MUTARE – Outspoken Zimbabwean musician-cum politician, Hosiah Chipanga, has warned President Emerson Mnangagwa he faces the same predicament that befell his predecessor Robert Mugabe – a military ouster, if he did not seek urgent spiritual anointing and guidance.

Mugabe resigned – though largely viewed as a coup, in November 2017, bringing an end to his 37-year iron-fisted rule that dumped Zimbabwe into a multi-facetted crisis, sparking jubilant celebrations by Zimbabweans worldwide.

In a letter read out by Speaker of Parliament Jacob Mudenda on the historic day, the nonagenarian said the decision was voluntary and made to allow a smooth transfer of power. The news abruptly halted an impeachment hearing that had begun against him in the Parliament.

Former vice-president Mnangagwa succeeded Mugabe, who had been in power since independence from Britain in 1980.

Having been blocked in his fervent attempts to meet Mugabe on many occasions, Chipanga has turned his attention to Mnangagwa, saying he should allow dialogue with many stakeholders if he was to succeed in his ongoing attempts to rescue the failing nation.

In an interview with African Voice Global Saturday, Chipanga said Mnangagwa must open doors for discussions with various stakeholders, including spiritual leaders like him (Chipanga) to share thoughts and solutions to Zimbabwe’s worsening economic and political situation.

“Mugabe never listened to my advice, but look at what happened to him.
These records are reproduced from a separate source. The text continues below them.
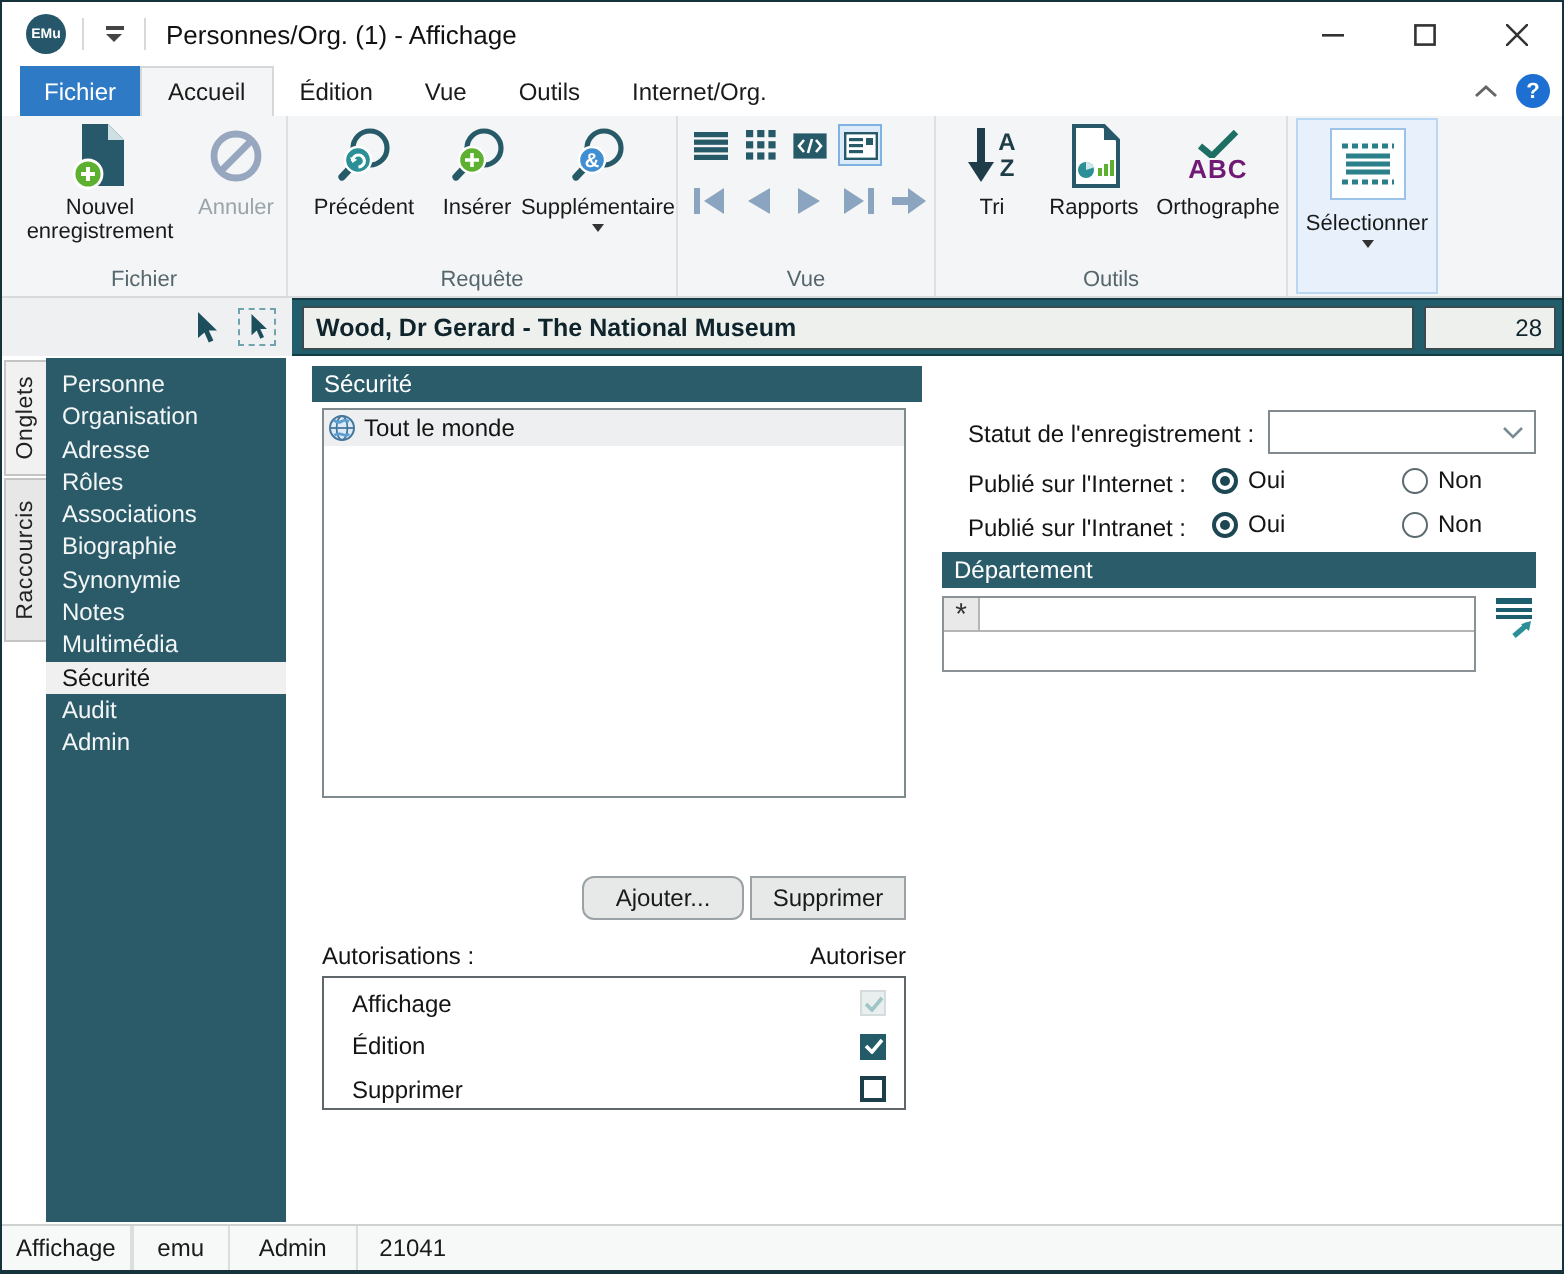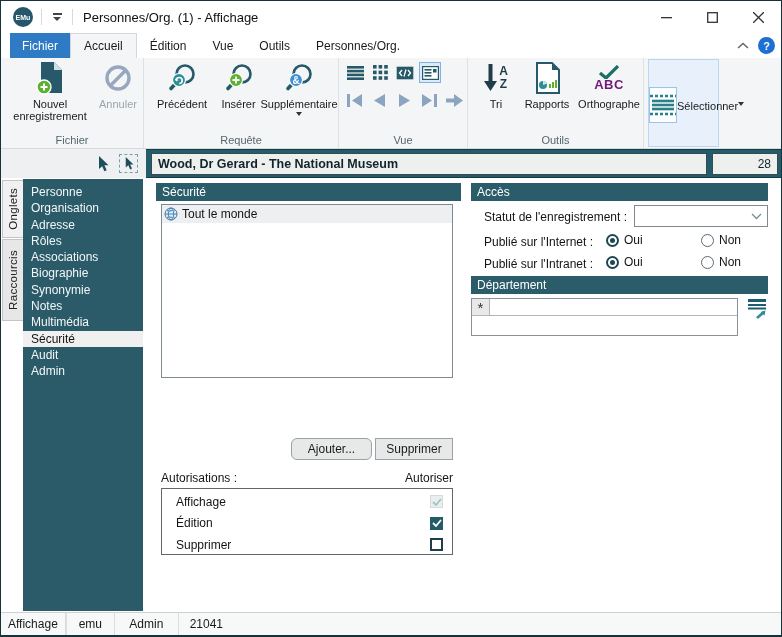--- a/index.html
+++ b/index.html
@@ -133,7 +133,7 @@
     <div class="rtab">Édition</div>
     <div class="rtab">Vue</div>
     <div class="rtab">Outils</div>
-    <div class="rtab">Personnes/Org.</div>
+    <div class="rtab">Internet/Org.</div>
   </div>
   <div class="tabs-right">
     <svg class="chevron-up" viewBox="0 0 12 8">

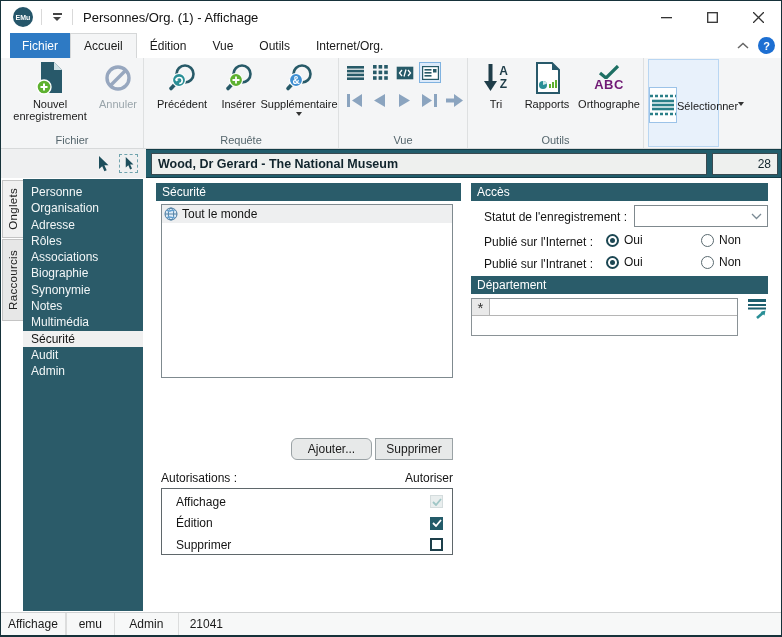--- a/index.html
+++ b/index.html
@@ -40,7 +40,7 @@
   .smallbtn{position:absolute;width:22px;height:21px;display:flex;align-items:center;justify-content:center;}
   .smallbtn.sel{background:#dceafa;border:1px solid #7fb2e0;}
   .sel-panel{position:absolute;left:4px;top:1px;width:71px;height:88px;background:#e8f1fb;border:1px solid #b9d6f2;
-             display:flex;flex-direction:row;align-items:center;font-size:11px;color:#1a1a1a;}
+             display:flex;flex-direction:column;align-items:center;font-size:11px;color:#1a1a1a;}
   .sel-iconbox{width:38px;height:36px;background:#fdfeff;border:1px solid #9cc3e8;margin-top:4px;display:flex;align-items:center;justify-content:center;}
   
   .strip{position:absolute;top:148px;left:0;right:0;height:29px;}

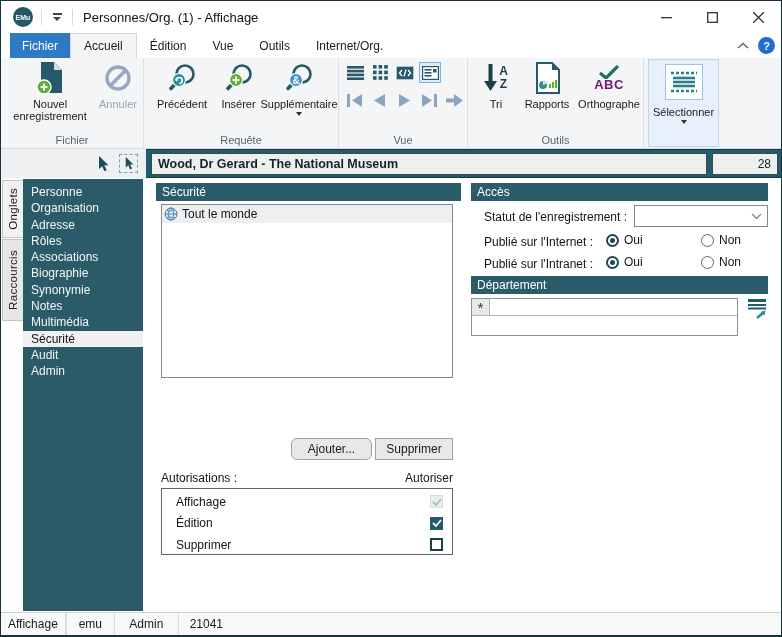--- a/index.html
+++ b/index.html
@@ -439,7 +439,6 @@
       </div>
 
       <div class="acc" style="height:160px;">
-        <div class="panel-hdr">Accès</div>
         <div class="acc-lbl" style="top:27px;">Statut de l'enregistrement :</div>
         <div class="combo">
           <span></span>

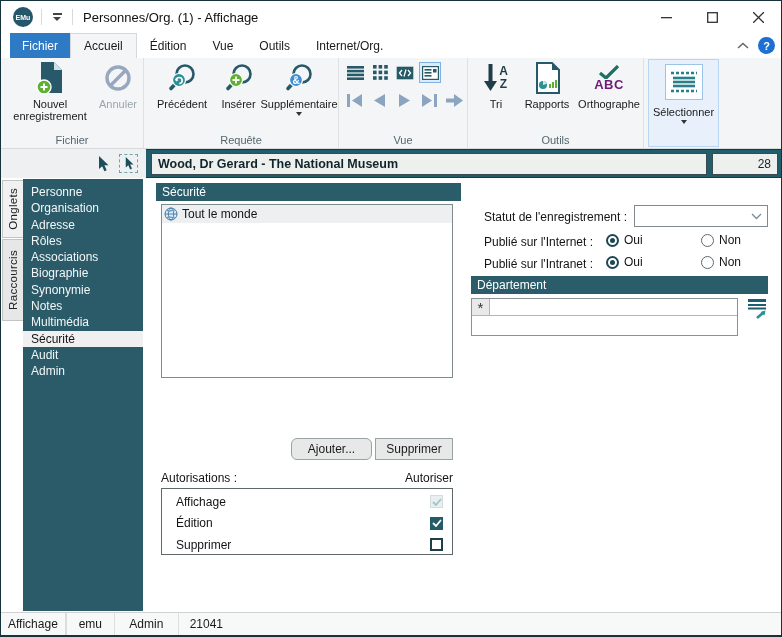--- a/index.html
+++ b/index.html
@@ -61,7 +61,7 @@
   .panel-hdr{height:18px;background:#2a5c6a;color:#fff;font-size:12px;display:flex;align-items:center;padding-left:6px;}
   
   .sec{position:absolute;left:13px;top:5px;width:305px;}
-  .listbox{position:absolute;left:5px;top:21px;width:292px;height:174px;background:#fff;border:1px solid #7f8a8f;}
+  .listbox{position:absolute;left:5px;top:21px;width:292px;height:195px;background:#fff;border:1px solid #7f8a8f;}
   .lrow{height:18px;display:flex;align-items:center;gap:4px;background:#eeeff0;font-size:12px;color:#141414;padding-left:2px;}
   .btn{position:absolute;height:22px;background:#e7e9e9;border:1px solid #9aa2a5;font-size:12px;color:#1a1a1a;
        display:flex;align-items:center;justify-content:center;}

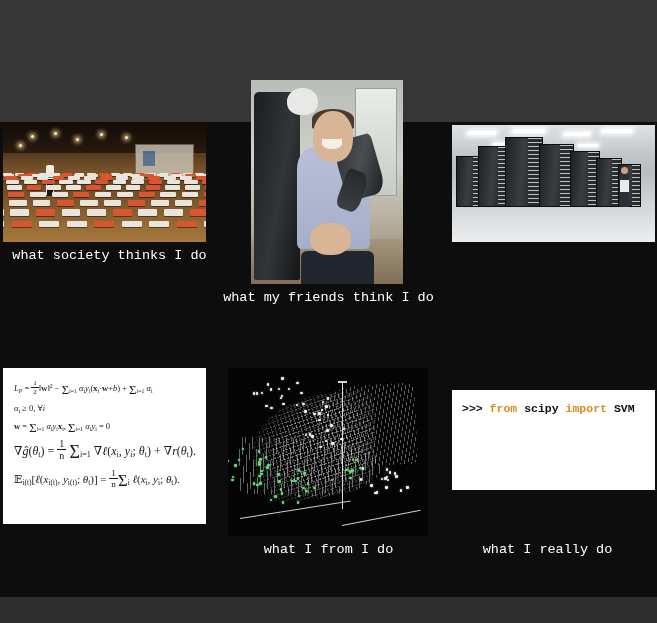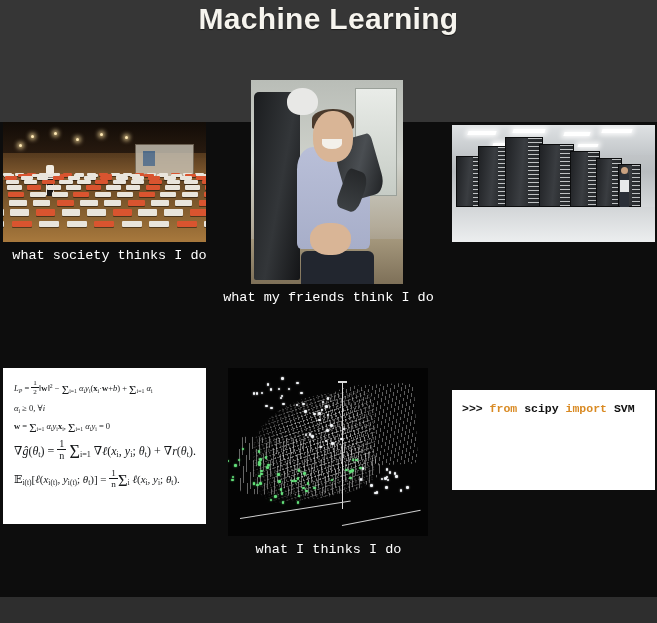--- a/index.html
+++ b/index.html
@@ -173,7 +173,6 @@
 <div id="page">
 
   <div class="header-band"></div>
-  <div class="page-title">Machine Learning</div>
 
   <div class="grid">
Maybe people might think I am mad but, he failed to follow the will of God,” said the singer, who also leads a shadowy political party he calls Messiahs Apostolic Prophetic Inspired Peoples Institute (MAPIPI).

“I am also warning President Mnangagwa to follow the will of God or he might find himself in the same predicament that saw Mugabe losing power,” explained Chipanga.

“Zimbabwe is a great country but we are losing it on one thing, which I think will solve the mess we are in. I want to tell him directly on how he can fix the country. Now I am appealing to President Mnangagwa because l feel he has a heart and l hope he will be open to meet me.

“I am looking forward to meet him. Regardless of almost 40 years in my spiritual mission to try and save Zimbabwe from the situation in which the country is now fully drawn in, no one has taken me seriously. I hope this time Mnangagwa will listen to me and probably act on some of my contributions. I want to declare to Mnangagwa that God did not let the children of Zimbabwe get their independence without a full set of spanners to fix any problems they would come across. I have that tool box. I have spiritual advice from our Creator.”

Chipanga said Zimbabwe also needed spiritual guidance.

“As long as Zimbabwe change leaders without adopting God’s system of governance, there shall be always more tears than joy for Zimbabweans,” he said.

“This country needs God. Zimbabwe is lacking a spiritual touch and this is why l want to meet Mnangagwa so that l give him that spiritual solution.”